Thank you for reporting the issue.

I will verify the repro and then update this issue with the finding and ETA for a fix.

I will always take PR's. I don't necessarily always consider it an improvement to build against latest however. Can you provide links to the support status for those frameworks and their predecessors, along with your argument on why you think this should be upgraded to the minimum build? There are also options for creating separate proj files for newer frameworks.

teyc commented 1 year ago

Hi Bruce, thank you again it's a little side exploration for a wider issue, and open source is a gift from you, so please, no ETA. :)

I'm trying to figure out if I can parse some of our larger stored procs and turn them into C# and EF. It might not suit my specific use case, because we have a lot of "OUTER APPLY"

As for building on netstandard20. I'm on a Mac. I can't actually build with .NetFramework.

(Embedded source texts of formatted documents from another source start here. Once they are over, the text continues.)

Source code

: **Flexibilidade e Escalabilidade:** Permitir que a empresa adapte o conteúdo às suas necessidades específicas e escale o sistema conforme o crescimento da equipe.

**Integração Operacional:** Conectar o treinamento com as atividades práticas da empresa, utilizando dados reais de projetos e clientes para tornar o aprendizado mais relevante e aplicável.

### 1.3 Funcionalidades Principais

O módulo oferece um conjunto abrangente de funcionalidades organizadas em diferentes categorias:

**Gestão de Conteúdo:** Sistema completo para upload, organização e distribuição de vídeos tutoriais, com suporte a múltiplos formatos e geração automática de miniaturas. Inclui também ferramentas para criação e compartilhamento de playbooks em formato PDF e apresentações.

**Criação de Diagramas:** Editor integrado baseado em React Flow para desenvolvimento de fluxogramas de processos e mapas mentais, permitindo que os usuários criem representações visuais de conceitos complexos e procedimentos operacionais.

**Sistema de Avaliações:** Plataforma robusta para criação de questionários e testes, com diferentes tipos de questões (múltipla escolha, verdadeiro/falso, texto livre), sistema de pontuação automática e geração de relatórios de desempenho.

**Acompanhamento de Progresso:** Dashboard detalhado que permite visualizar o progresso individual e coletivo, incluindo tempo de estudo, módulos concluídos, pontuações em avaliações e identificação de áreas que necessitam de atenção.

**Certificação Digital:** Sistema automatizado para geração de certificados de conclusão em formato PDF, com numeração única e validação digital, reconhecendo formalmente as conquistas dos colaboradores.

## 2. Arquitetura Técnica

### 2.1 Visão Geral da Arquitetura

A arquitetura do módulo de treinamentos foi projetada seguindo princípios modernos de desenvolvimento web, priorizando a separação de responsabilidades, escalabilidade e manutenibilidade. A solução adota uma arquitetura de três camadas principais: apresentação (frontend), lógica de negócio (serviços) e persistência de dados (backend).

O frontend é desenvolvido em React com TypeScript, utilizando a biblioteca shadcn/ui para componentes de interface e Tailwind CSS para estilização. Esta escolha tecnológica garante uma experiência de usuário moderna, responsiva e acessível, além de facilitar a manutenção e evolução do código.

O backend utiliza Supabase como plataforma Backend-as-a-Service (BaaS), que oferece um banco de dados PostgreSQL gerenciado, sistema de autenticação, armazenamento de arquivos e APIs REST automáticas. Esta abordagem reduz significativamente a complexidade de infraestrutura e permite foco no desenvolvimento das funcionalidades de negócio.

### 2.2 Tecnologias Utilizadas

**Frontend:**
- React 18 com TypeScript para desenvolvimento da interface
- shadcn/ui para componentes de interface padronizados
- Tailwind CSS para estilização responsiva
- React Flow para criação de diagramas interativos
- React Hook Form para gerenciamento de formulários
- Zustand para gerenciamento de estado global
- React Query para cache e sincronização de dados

I have been able to multitarget on a single csproj. I'll submit a PR, but I can't test the netframework part.

bruce-dunwiddie commented 1 year ago

I'd be interested in helping towards your use case. I also find code generation and such interesting. Recreating OUTER APPLY subqueries with current day EF generation should be doable. Let me know if you get stuck.

teyc commented 1 year ago

I did a bit more investigation Bruce:

// passes
const string sql = 
  "SELECT ISNULL( CASE 1 WHEN 2 THEN 2 ELSE 3 END, '') AS FROM T";

// fails
const string sql = 
  "SELECT ISNULL( CASE 1 WHEN 2 THEN 2 ELSE 3 END , '') AS FROM T";
bruce-dunwiddie commented 1 year ago

I've verified the repro.

I've merged your change into the develop branch for review. Thanks for narrowing in on the issue for me.

While I agree that your fix fixes this exact situation, I think the issue is that whitespace after the last argument within any function call is probably not being handled correctly, not specific to just CASE. So I'm trying to verify, and will possibly edit the fix to make more broad, before merging to master.

teyc commented 1 year ago

I noticed that the problem does not occur parsing argument list that does not have case statements. However argumentListParser has poor error recovery.

bruce-dunwiddie commented 1 year ago

Ok, I'll compare how those react. The other thing that's interesting in your situation is that you've added in a grouping of parens around the CASE. I don't know if that plays into the situation yet or not.

teyc commented 1 year ago

I refined the test case to a point where it was a trailing space past the CASE that triggered the null reference. There’s some code that is adding NULL to the Tokens list. I noticed there are sections where MoveNext is not checked for success or fail.

bruce-dunwiddie commented 1 year ago

Ya, it's the code that parses arguments, and then tries to access Tokens property from the argument. In this case, argument is null. I agree the logic needs to be hardened, but checking for failure in ParseNext could allow for silently dropped tokens, which worries me more.

teyc commented 1 year ago

What about if I made the Tokens read only, and provided an AddToken function? I can terminate early and make it easier to troubleshoot.

bruce-dunwiddie commented 1 year ago

I'm not sure I follow how that would solve the problems. It's not that I worry about the token handling themselves, it's more about making sure the cursor stays where we expect it, while not dropping any tokens along the way, as they get passed through all the recursion levels.